• Trecho fornecido:
Como comunidade profética, a igreja é a guardiã do passado sem ser tradicional ("A tradição é o esquecimento das origens") é fabricante do presente histórico sem ser pragmática e é desvendadora do futuro sem ser escapista. Nela, passado, presente e futuro, encontram-se e reencontram-se em diversas circunstâncias e múltiplas combinações,  sob a regência maior da Palavra.

A fonte da palavra profética é a mística. O profeta rompe as cadeias da religião formal na busca da intimidade com Javé. E é essa mesma intimidade que torna a igreja comunidade profética. Mística não significa irracionalidade, mas a percepção de que as fontes da vida estão além do entendimento. A mística sadia não rompe a estrutura da razão, mas a ultrapassa.

• Dados coletados:
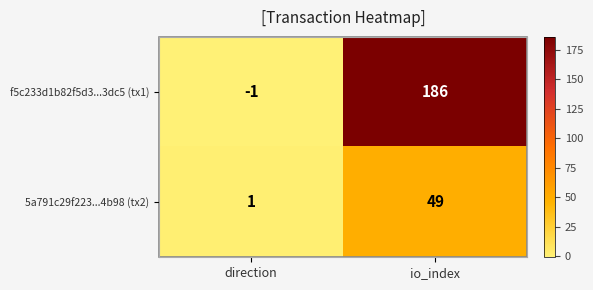

At how many categories does at least one series exceed 30?

1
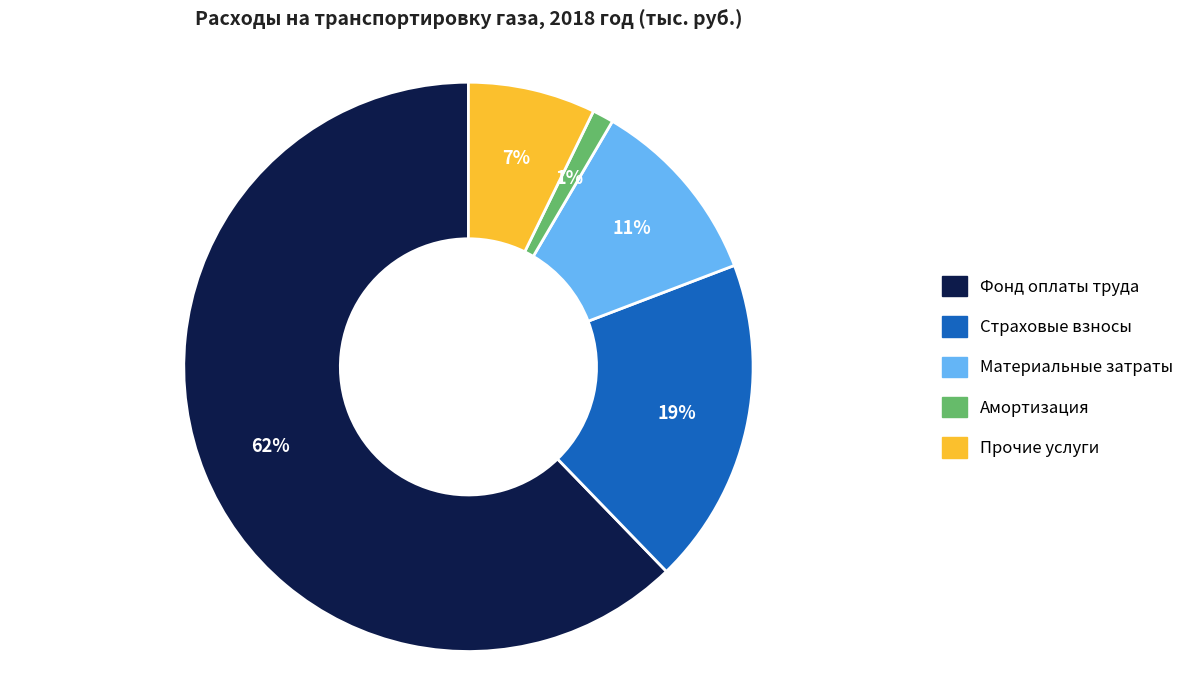

Is it true that Фонд оплаты труда is 62% of the pie?

True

• O que fazer: Reproduza literalmente a parte do trecho sobre a igreja como comunidade profética que vai de "A fonte da palavra" a "mas a ultrapassa.".

• Sua resposta:
A fonte da palavra profética é a mística. O profeta rompe as cadeias da religião formal na busca da intimidade com Javé. E é essa mesma intimidade que torna a igreja comunidade profética. Mística não significa irracionalidade, mas a percepção de que as fontes da vida estão além do entendimento. A mística sadia não rompe a estrutura da razão, mas a ultrapassa.